Electrical Characteristics of 14nm SiC-3C Channel SOI FinFET with Dual-k Spacer

FinFETs have been the most promising replacement of MOSFETs for nanoscale era. Below 20nm, performance is highly degraded due to severe short channel effects (SCEs). In this paper, the electrical performance of SOI FinFET has been examined at 14nm gate length. Channel material used is SiC-3C because of its high carrier transport. Dual-k spacers are used in the underlap region between gate and source/drain. Density gradient quantum correction model has been used in simulations to include quantum mechanical (QM) effects in the nanoscale device.
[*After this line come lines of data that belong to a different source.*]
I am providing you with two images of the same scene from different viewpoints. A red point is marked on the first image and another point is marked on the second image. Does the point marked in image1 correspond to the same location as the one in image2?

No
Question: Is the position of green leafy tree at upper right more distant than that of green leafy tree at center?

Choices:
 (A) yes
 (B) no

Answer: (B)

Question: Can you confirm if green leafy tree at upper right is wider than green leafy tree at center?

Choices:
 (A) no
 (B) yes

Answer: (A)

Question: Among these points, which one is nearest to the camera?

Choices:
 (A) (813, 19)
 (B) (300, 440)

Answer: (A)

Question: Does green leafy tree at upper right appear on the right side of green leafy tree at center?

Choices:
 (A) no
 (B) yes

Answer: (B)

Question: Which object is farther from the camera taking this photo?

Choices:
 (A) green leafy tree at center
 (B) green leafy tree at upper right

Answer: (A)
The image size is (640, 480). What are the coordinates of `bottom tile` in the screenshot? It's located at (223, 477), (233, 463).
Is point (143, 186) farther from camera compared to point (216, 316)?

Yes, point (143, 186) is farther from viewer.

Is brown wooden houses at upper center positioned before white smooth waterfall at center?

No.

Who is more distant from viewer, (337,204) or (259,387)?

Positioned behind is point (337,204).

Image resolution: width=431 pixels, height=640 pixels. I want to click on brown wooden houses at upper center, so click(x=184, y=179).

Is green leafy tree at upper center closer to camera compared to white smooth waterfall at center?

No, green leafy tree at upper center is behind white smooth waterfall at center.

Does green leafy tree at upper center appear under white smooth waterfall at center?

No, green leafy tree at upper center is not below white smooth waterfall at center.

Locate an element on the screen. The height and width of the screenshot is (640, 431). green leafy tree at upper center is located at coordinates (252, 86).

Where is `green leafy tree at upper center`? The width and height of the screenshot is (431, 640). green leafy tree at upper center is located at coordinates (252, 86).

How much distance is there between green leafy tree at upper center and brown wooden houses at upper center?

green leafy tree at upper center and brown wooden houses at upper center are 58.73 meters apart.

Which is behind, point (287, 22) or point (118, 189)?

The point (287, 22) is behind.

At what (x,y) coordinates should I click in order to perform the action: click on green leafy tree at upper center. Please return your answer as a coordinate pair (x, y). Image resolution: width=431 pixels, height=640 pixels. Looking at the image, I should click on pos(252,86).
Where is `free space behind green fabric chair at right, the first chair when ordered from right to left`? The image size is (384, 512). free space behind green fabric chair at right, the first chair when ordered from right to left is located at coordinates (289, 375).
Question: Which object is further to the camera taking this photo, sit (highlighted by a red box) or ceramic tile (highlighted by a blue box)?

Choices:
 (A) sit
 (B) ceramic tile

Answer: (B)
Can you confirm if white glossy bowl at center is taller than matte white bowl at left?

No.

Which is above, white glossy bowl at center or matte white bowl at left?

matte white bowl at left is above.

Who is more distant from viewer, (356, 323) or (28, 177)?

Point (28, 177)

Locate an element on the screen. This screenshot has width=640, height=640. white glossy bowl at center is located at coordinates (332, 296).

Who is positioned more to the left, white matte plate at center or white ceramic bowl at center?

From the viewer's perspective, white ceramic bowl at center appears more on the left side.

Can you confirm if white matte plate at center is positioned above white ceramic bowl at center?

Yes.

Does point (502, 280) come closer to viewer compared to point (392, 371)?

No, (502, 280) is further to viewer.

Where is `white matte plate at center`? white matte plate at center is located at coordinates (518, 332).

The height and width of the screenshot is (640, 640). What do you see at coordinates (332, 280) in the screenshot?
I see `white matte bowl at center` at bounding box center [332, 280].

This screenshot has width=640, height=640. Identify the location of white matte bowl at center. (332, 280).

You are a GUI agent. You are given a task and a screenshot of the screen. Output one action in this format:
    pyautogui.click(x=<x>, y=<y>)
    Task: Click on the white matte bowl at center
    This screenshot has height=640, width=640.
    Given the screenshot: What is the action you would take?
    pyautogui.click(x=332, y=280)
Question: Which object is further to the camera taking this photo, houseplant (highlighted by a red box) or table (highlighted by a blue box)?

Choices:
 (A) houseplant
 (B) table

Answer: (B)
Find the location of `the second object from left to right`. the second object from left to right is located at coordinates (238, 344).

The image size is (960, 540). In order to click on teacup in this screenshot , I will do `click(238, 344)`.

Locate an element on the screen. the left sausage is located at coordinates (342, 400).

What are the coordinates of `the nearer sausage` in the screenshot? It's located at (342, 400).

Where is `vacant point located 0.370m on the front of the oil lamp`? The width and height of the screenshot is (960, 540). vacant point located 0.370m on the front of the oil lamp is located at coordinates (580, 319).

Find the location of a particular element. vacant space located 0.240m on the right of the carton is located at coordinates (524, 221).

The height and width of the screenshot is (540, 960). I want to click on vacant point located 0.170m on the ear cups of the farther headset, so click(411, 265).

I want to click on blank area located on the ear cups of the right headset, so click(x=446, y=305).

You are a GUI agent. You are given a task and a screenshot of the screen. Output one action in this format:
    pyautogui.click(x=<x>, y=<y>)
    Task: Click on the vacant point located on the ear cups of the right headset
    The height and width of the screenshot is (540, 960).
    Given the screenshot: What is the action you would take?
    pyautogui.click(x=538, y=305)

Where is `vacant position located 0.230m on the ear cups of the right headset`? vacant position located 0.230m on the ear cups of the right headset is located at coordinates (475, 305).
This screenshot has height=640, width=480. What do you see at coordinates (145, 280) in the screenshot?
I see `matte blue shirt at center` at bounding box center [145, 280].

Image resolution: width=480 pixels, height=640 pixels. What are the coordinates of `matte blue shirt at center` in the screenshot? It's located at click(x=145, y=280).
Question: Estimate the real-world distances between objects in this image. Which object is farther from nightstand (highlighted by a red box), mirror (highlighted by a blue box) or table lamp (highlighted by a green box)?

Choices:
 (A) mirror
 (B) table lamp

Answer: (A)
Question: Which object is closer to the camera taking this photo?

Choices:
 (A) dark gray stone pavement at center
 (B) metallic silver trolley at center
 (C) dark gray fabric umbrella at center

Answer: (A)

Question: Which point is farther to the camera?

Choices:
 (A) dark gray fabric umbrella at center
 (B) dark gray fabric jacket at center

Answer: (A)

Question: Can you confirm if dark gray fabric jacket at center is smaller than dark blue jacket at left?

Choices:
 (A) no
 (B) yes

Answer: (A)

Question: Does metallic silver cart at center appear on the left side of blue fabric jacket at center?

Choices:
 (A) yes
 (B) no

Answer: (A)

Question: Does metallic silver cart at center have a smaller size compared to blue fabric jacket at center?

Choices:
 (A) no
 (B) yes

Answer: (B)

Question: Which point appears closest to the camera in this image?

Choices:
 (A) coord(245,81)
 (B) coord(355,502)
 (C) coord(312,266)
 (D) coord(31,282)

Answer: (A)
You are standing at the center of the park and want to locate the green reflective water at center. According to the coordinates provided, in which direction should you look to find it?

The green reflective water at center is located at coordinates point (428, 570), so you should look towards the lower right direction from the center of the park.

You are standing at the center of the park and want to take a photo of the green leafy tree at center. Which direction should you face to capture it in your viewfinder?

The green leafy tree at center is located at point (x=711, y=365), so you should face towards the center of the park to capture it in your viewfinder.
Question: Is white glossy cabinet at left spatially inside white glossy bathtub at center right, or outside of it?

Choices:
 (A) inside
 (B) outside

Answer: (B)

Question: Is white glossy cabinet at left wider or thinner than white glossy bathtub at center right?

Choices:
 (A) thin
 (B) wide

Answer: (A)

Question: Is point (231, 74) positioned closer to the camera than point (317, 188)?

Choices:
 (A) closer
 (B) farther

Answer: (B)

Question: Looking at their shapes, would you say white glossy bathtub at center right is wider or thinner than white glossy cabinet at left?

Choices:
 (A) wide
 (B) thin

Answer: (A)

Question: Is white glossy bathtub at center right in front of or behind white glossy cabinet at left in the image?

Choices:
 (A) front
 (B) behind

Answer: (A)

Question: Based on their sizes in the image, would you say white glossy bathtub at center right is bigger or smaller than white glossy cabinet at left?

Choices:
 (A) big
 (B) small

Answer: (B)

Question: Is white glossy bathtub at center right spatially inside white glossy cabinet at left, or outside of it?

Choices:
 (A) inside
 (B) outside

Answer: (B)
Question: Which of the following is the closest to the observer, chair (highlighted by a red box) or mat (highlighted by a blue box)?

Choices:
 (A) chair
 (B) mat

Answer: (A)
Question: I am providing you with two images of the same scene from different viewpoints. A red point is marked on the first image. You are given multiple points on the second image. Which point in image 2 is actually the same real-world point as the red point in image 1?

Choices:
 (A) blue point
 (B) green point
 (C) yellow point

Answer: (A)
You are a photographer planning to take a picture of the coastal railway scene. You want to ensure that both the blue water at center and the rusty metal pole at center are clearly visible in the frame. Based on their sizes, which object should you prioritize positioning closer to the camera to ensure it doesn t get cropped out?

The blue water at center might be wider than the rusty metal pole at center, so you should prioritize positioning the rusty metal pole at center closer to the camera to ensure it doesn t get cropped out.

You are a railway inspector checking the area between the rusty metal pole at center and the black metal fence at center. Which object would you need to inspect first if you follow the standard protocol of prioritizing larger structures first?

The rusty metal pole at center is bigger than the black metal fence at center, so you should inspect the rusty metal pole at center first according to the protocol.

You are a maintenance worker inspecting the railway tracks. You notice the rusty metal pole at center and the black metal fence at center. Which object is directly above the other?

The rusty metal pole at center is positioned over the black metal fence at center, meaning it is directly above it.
Also, dependence of high field effects on mobility has been taken into account. Input parameters like buried oxide thickness, m pound height and fin thickness were varied to analyze their impact on output parameters i.e. on current (I-on), off current (I-off), on/off ratio (I-on/I-off) and Subthreshold Swing (SS). It was observed that highest I-on of 1.128e-05 is achieved for H-fin =24nm and T-fin =8nm, leakage current obtained is 5.629e-15 for H-fin =16nm and T-fin = 4nm, on/off current is of the order of 1e08. Minimum SS is 62mV/dec for thin fins of designed SOI FinFET.